Starbucks’ growth trends will not turnaround anytime soon after the company’s sales guidance reduction, according to Morgan Stanley.
The firm lowered its rating to equal-weight from overweight for Starbucks shares, citing the deteriorating sales growth in China and the U.S.
On Tuesday Starbucks lowered its global third-quarter same store sales growth forecast to 1 percent versus the previous forecast of 3 percent.
“Facing now what is clearly decelerating top-line in its two key markets, SBUX is now saddled with increased EPS risk and a poor recent track record of driving sales,” analyst John Glass said in a note to clients Wednesday. “We see this stock as range bound, at best, near-term as the catalyst for a US comp recovery remains elusive, offset by a valuation that has been compressing over the past 2+ years.”

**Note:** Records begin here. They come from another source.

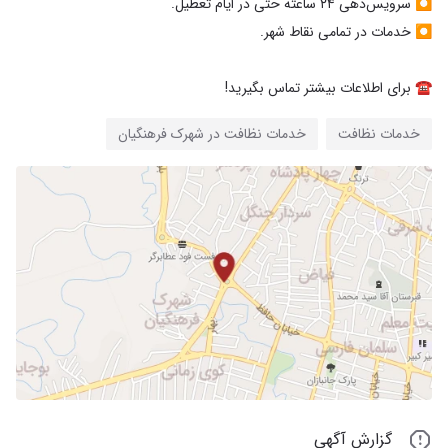
☎️ برای اطلاعات بیشتر تماس بگیرید!
خدمات نظافت
خدمات نظافت در شهرک فرهنگیان
گزارش آگهی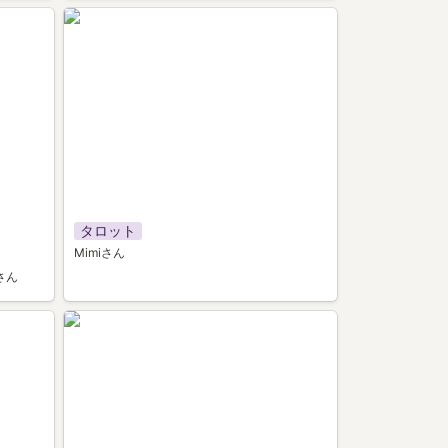
002
タロット
Mimiさん
さん
005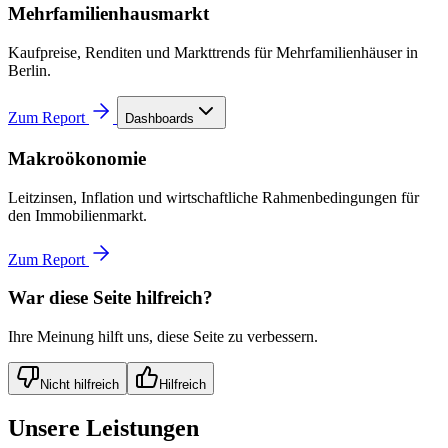
Mehrfamilienhausmarkt
Kaufpreise, Renditen und Markttrends für Mehrfamilienhäuser in
Berlin.
Zum Report
Dashboards
Makroökonomie
Leitzinsen, Inflation und wirtschaftliche Rahmenbedingungen für
den Immobilienmarkt.
Zum Report
War diese Seite hilfreich?
Ihre Meinung hilft uns, diese Seite zu verbessern.
Nicht hilfreich
Hilfreich
Unsere Leistungen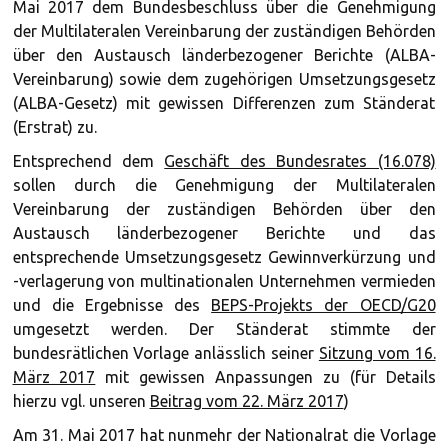
Mai 2017 dem Bundesbeschluss über die Genehmigung
der Multilateralen Vereinbarung der zuständigen Behörden
über den Austausch länderbezogener Berichte (ALBA-
Vereinbarung) sowie dem zugehörigen Umsetzungsgesetz
(ALBA-Gesetz) mit gewissen Differenzen zum Ständerat
(Erstrat) zu.
Entsprechend dem
Geschäft des Bundesrates (16.078)
sollen durch die Genehmigung der Multilateralen
Vereinbarung der zuständigen Behörden über den
Austausch länderbezogener Berichte und das
entsprechende Umsetzungsgesetz Gewinnverkürzung und
-verlagerung von multinationalen Unternehmen vermieden
und die Ergebnisse des
BEPS-Projekts der OECD/G20
umgesetzt werden. Der Ständerat stimmte der
bundesrätlichen Vorlage anlässlich seiner
Sitzung vom 16.
März 2017
mit gewissen Anpassungen zu (für Details
hierzu vgl. unseren
Beitrag vom 22. März 2017
)
Am 31. Mai 2017 hat nunmehr der Nationalrat die Vorlage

Starbucks shares are down 3.9 percent in Wednesday’s premarket session.
Glass reduced his price target to $59 from $72 for Starbucks shares, representing 3 percent upside to Tuesday’s close.
The analyst noted how the company’s China same store sales growth is likely to be nearly flat in the third quarter versus 8 percent growth just three quarters ago.
The China sales “deceleration was a negative surprise, and believing in the long-term opportunity in China is important to the long-term thesis. There are some plausible partial explanations for this (a switch away from unsanctioned third party delivery; new arrangements to come by year’s end) but now this is show-me as well,” he said.
In a similar move, Telsey Advisory Group lowered its rating to market perform from outperform and reduced its price target to $60 from $70 for Starbucks shares Tuesday, predicting more mixed sale results in China.
— CNBC’s Michael Bloom contributed to this story.